» Work instructions: Count the lines below that contain the word "status", and report only that number.

» Supplied entries:
☆ ☆ ☆ ☆ ☆ ☆ ☆

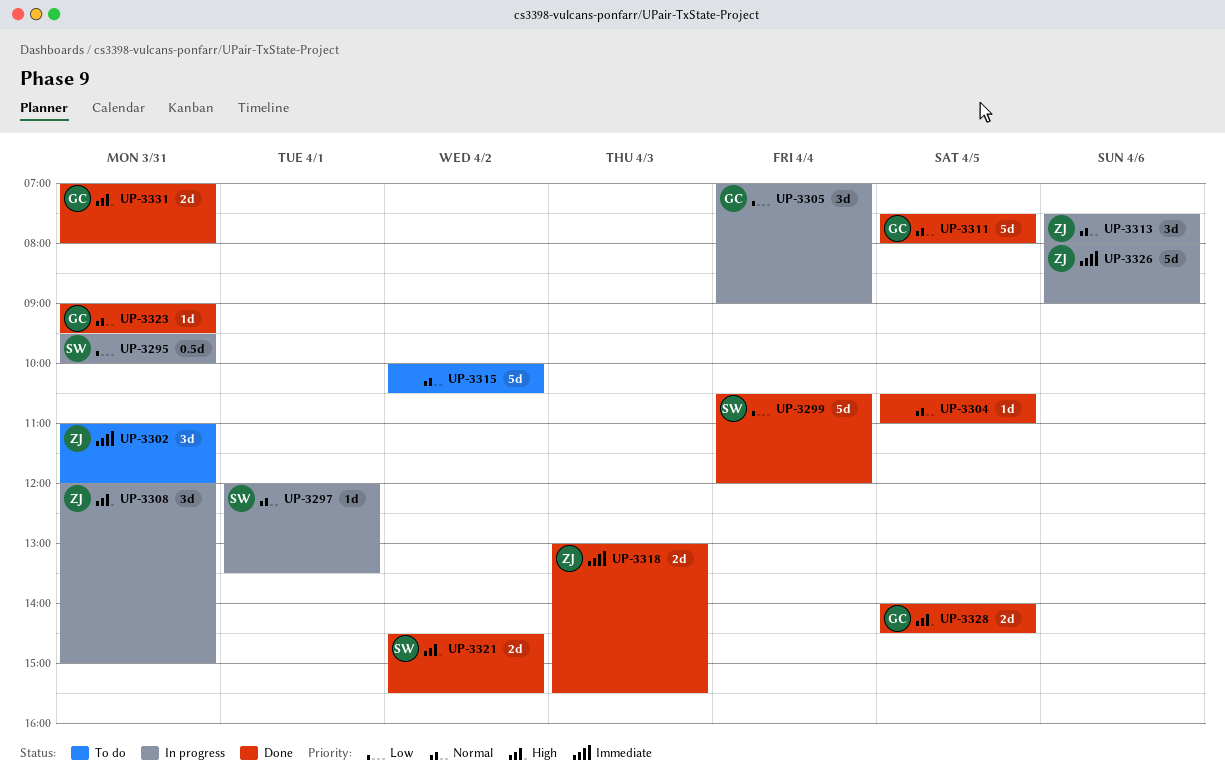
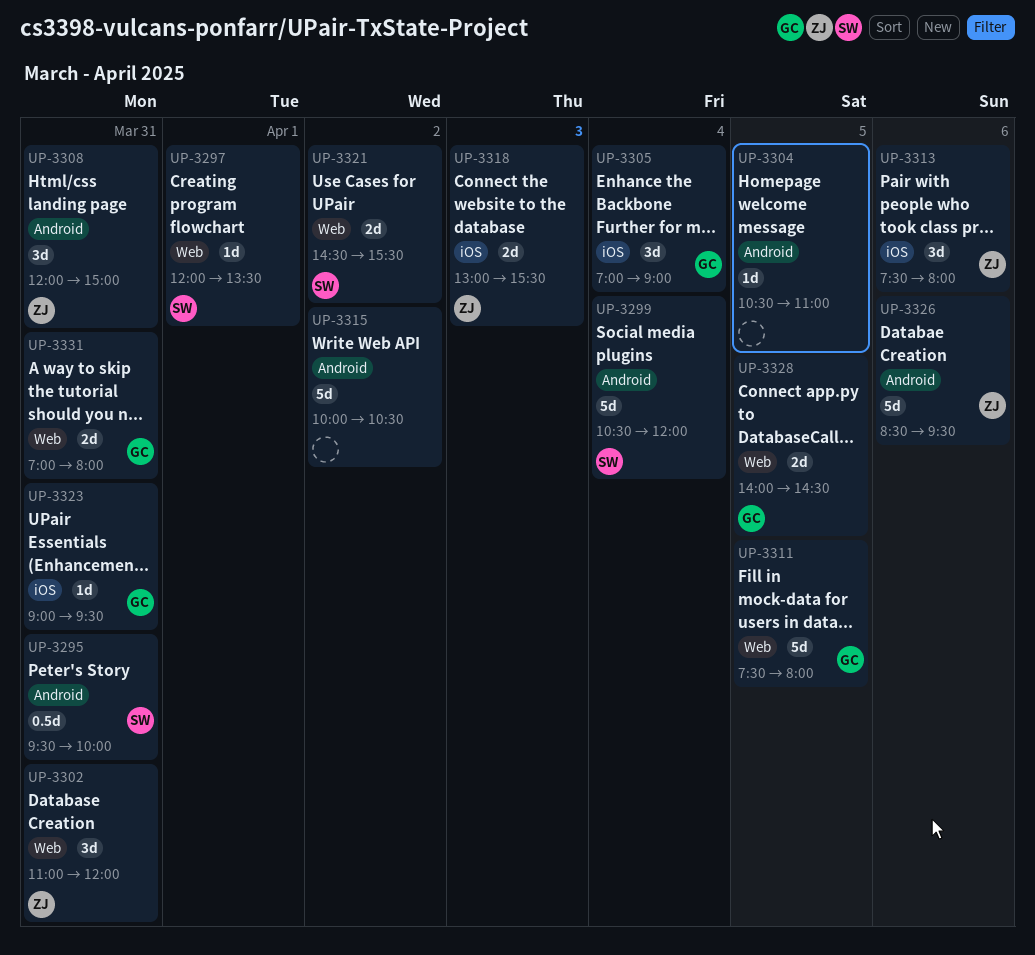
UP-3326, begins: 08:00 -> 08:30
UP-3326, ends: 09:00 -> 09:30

☆ ☆ ☆ ☆ ☆ ☆ ☆

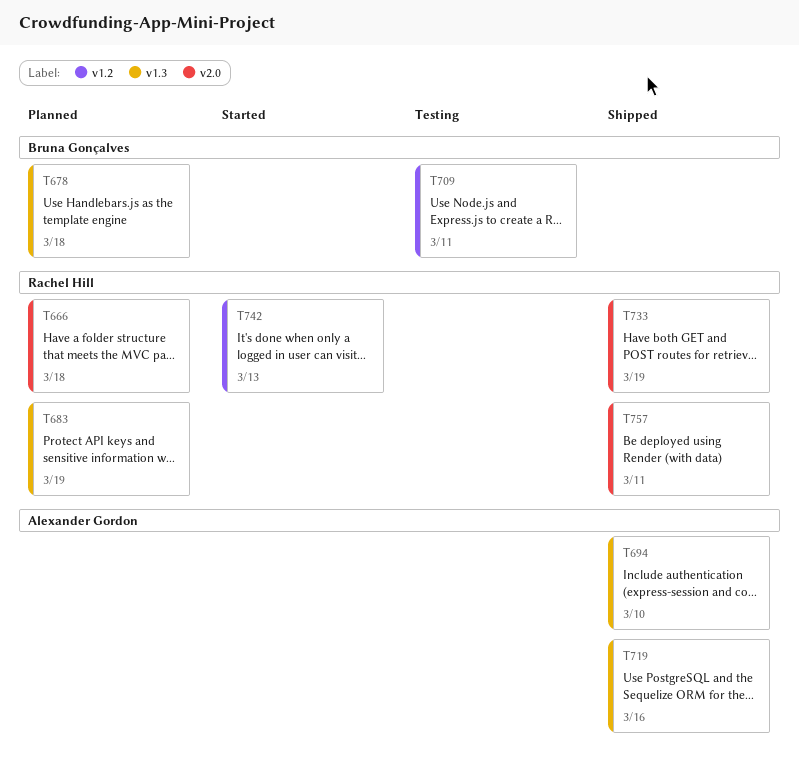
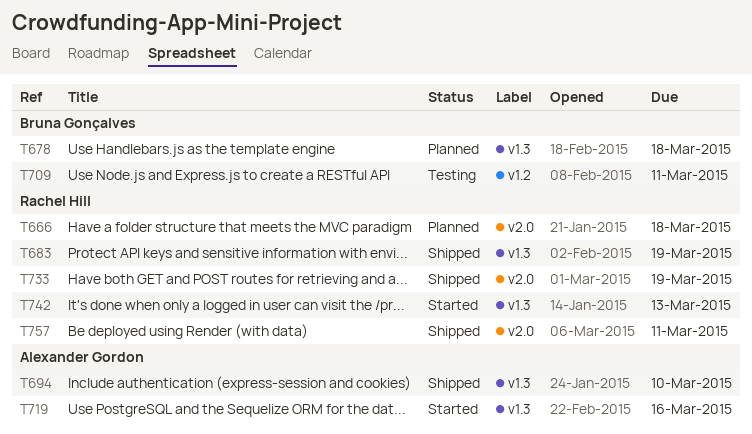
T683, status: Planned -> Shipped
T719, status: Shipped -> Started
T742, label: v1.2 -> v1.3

☆ ☆ ☆ ☆ ☆ ☆ ☆

» Written response: 2